Agree and Close
Hoping to pay all your creditors one day is not a defence
1st May, 2019
Mark Baldwin of our Insolvency Service team considers the recent decision in Secretary of State for Business Energy and Industrial Strategy v Raymond St John Murphy  EWHC 459 (Ch).
St John Law Limited (“St John”) had traded as a solicitor’s practice under the sole directorship of Mr Murphy between May 2012 and October 2014, when it was placed into administration. Mr Murphy was a solicitor
The Secretary of State made two allegations against Mr Murphy: -
He had caused St John to fail to comply with its obligations to file and pay its taxes when due throughout the life of the company resulting in a debt to HMRC of £582,329 at the date of Administration; and
he had caused St John to make payments to him totalling £24,400 and other payments in excess of those agreed in a validation order to the detriment of creditors.

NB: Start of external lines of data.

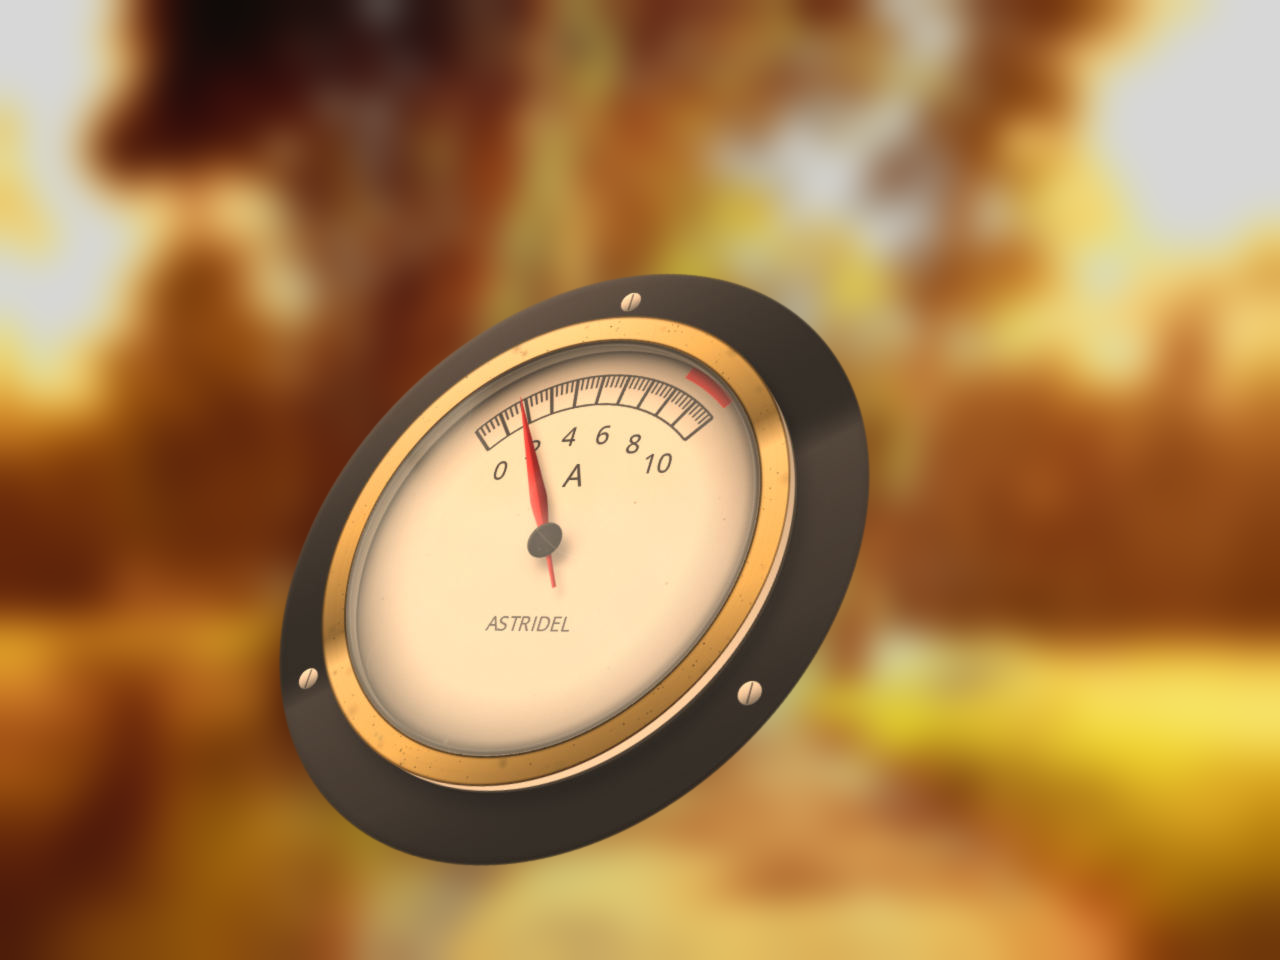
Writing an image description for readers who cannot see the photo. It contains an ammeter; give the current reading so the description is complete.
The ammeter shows 2 A
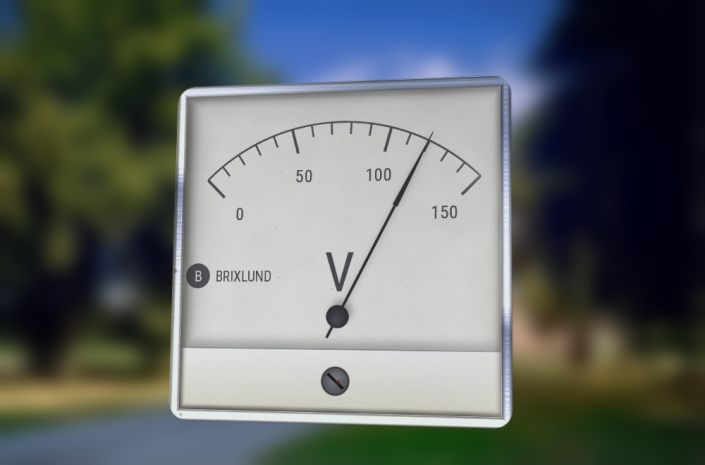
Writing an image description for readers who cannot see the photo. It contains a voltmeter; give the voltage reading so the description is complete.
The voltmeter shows 120 V
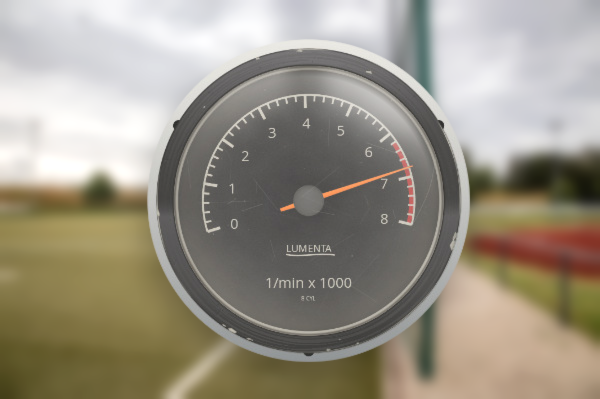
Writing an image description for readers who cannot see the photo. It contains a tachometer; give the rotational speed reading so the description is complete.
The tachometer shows 6800 rpm
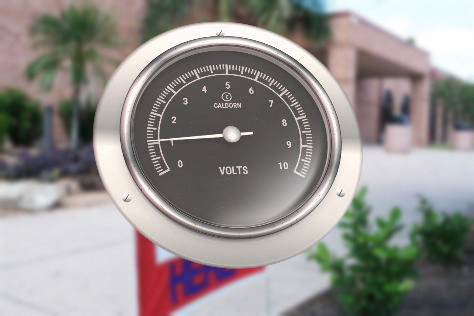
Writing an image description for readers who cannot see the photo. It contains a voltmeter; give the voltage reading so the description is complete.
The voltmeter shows 1 V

Mr Murphy defended the proceedings on three grounds: -
He was owed a substantial sum from HM Treasury in respect of a costs order made in his favour in 2011 in criminal proceedings brought against him, which would have satisfied the Crown liabilities in due course.

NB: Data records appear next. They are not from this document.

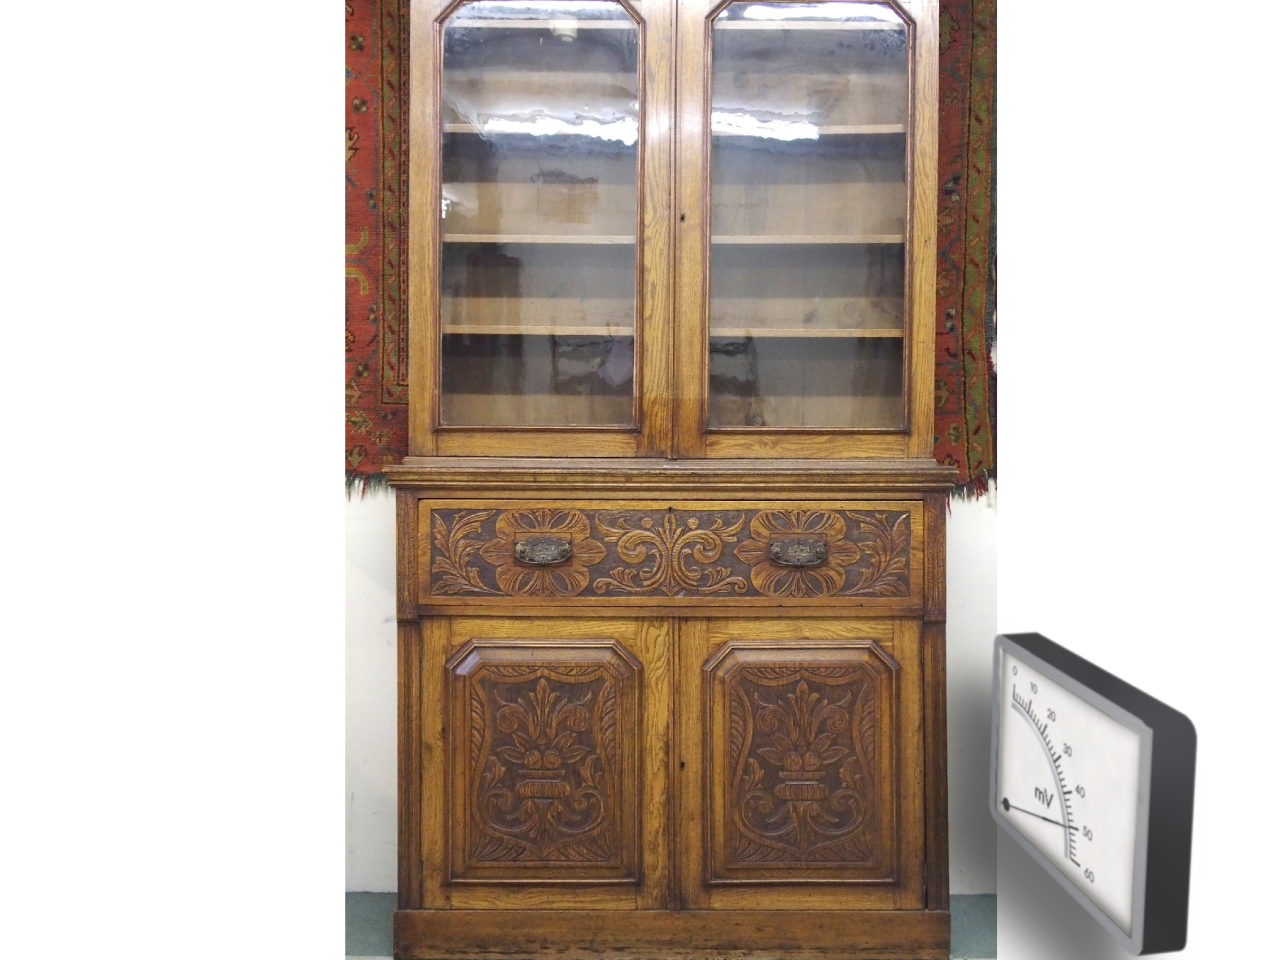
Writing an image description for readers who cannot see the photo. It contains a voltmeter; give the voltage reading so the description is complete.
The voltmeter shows 50 mV
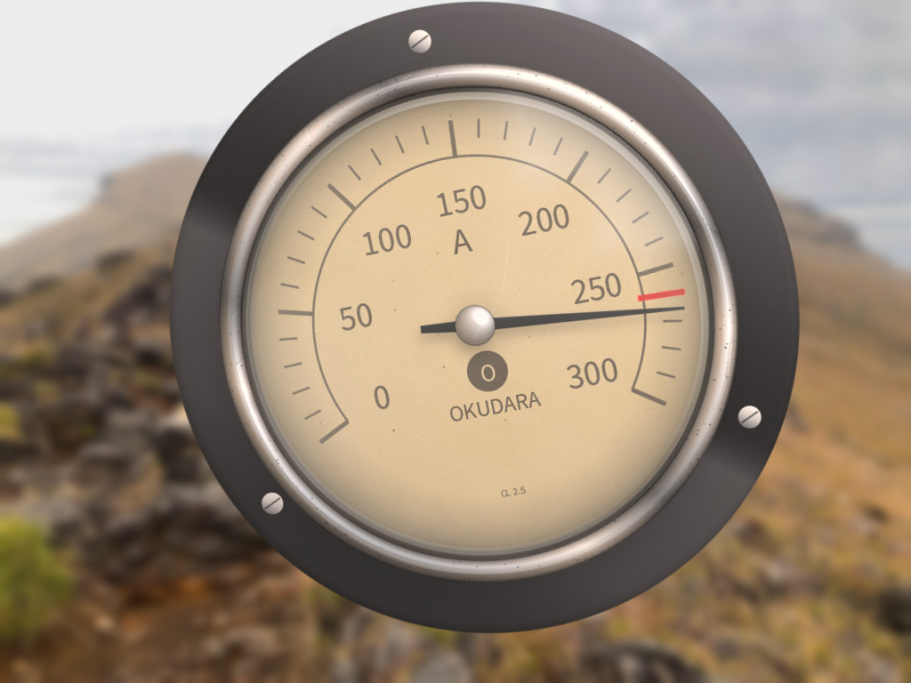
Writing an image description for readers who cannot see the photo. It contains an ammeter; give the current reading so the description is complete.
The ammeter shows 265 A
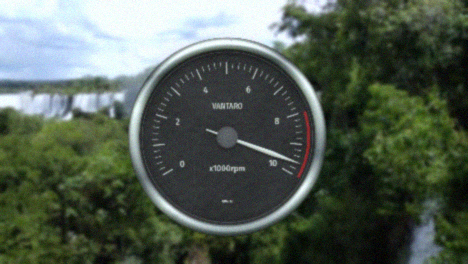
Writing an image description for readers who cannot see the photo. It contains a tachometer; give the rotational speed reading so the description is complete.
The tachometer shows 9600 rpm
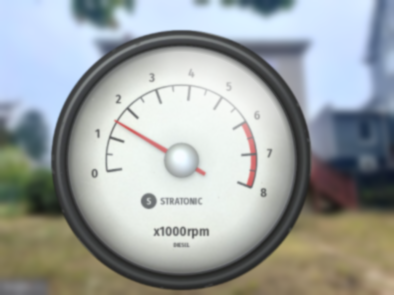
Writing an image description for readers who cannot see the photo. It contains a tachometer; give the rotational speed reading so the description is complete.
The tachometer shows 1500 rpm
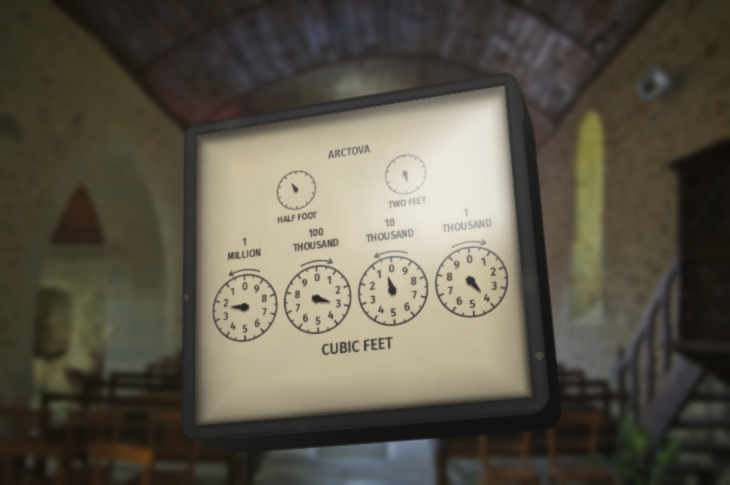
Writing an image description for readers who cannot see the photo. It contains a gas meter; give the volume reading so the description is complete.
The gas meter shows 230400 ft³
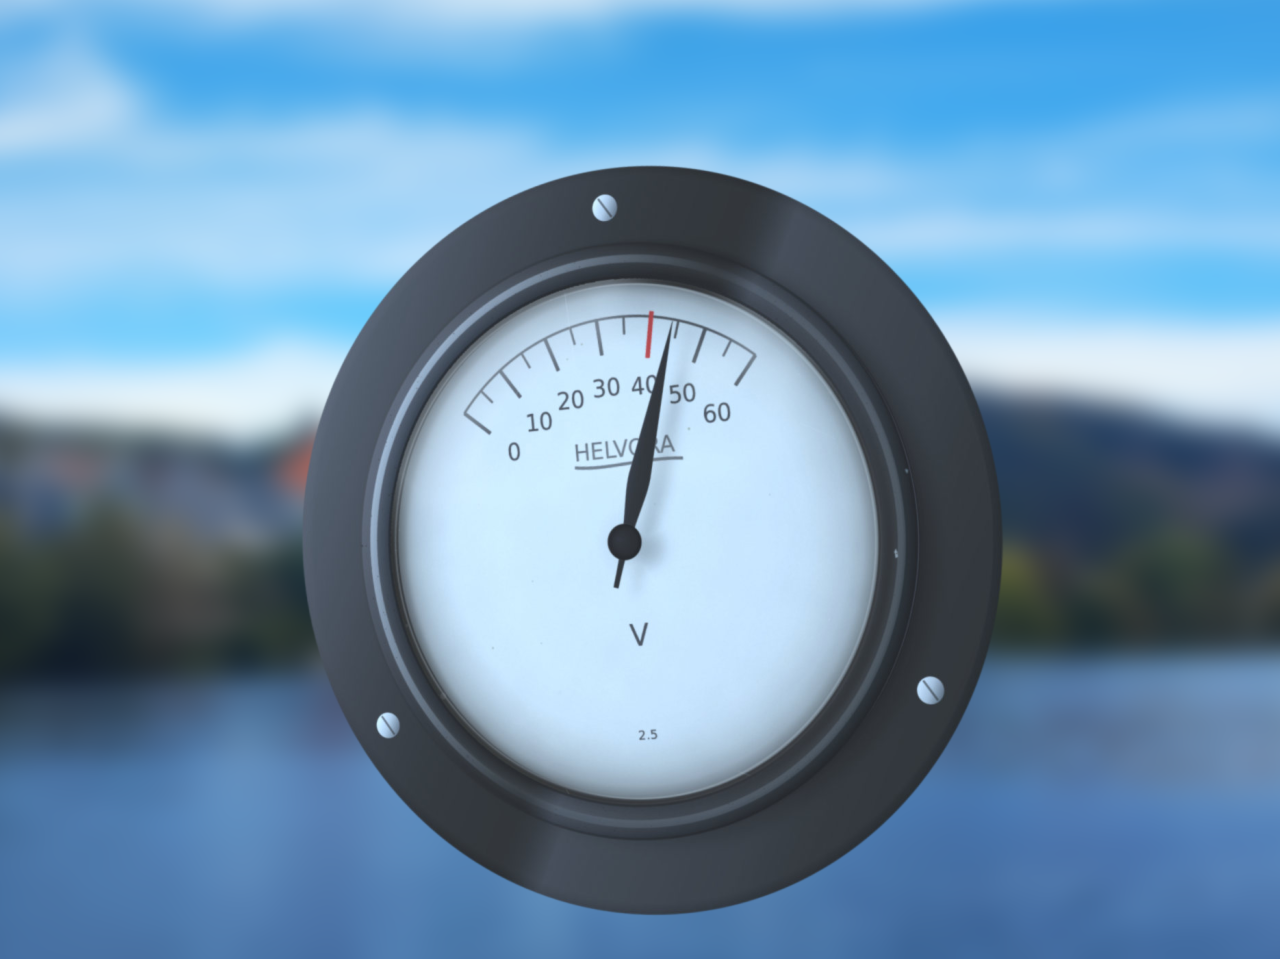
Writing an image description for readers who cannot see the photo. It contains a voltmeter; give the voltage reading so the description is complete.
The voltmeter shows 45 V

The company’s income from work in progress and conditional fee cases would have been sufficient to pay HMRC in due course and that the company was therefore not insolvent.

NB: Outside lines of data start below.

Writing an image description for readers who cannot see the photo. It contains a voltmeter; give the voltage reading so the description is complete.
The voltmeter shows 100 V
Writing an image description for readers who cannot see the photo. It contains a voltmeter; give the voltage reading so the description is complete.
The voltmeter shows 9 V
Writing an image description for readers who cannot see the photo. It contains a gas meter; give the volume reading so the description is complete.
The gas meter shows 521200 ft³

The payments to him complained of represented his modest remuneration and the payments in excess of the validation order were proper payments of the firm.
Mr Murphy also sought to argue that he could not have a fair trial because St John’s cloud based case management system was no longer available. However, an earlier application on that ground, had been unsuccessful and the trial judge, ICC Judge Mullen, agreed with that conclusion.
He considered that the first two defence matters raised by Mr Murphy were at best mitigation to an allegation of trading to the detriment of the Crown as it was evident that there was a policy of discrimination against the Crown. Of the £625,802 plus interest due by St John to HMRC it had paid £50,189.
However Mr Murphy had provided no evidence that the cost order monies, which were due to him personally, would ever have been enough to pay HMRC and had further misrepresented to HMRC that St John was able to set off the costs order.
The judge also concluded that Mr Murphy’s assertions as to the recoverability of £2m in work in progress and conditional fees were without foundation. It was not open to Mr Murphy to suggest that St John was solvent, when he had stated in the application for administration that it was cash flow insolvent, as it clearly was.
As regards the validation order, whilst the judge found that certain of the payments not specified in the order were in the course of St John’s business, Mr Murphy was not entitled to a salary and that it was irresponsible and to the detriment of creditors to make such payments.
Mr Murphy was disqualified for a period of 8 years. The judge took a dim view of the personal benefit Mr Murphy received from payments made to him when HMRC was not being paid and was mindful of the fact that Mr Murphy had previously been disqualified for a period of 3 years for failing to pay taxes due.
This case illustrates that the court will not generally consider it a defence to trading to detriment of the Crown allegations that a director traded on in the hope that one day the company would be able to pay off all the company’s debts.